Records START

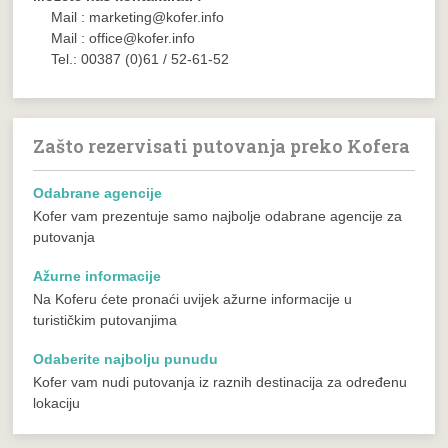
Mail : marketing@kofer.info
Mail : office@kofer.info
Tel.: 00387 (0)61 / 52-61-52
Zašto rezervisati putovanja preko Kofera
Odabrane agencije
Kofer vam prezentuje samo najbolje odabrane agencije za
putovanja
Ažurne informacije
Na Koferu ćete pronaći uvijek ažurne informacije u
turističkim putovanjima
Odaberite najbolju punudu
Kofer vam nudi putovanja iz raznih destinacija za određenu
lokaciju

Records END

What this task involves: Among the records above, find each line containing the string "putovanja" and copy it.

Task output:
Zašto rezervisati putovanja preko Kofera
putovanja
Kofer vam nudi putovanja iz raznih destinacija za određenu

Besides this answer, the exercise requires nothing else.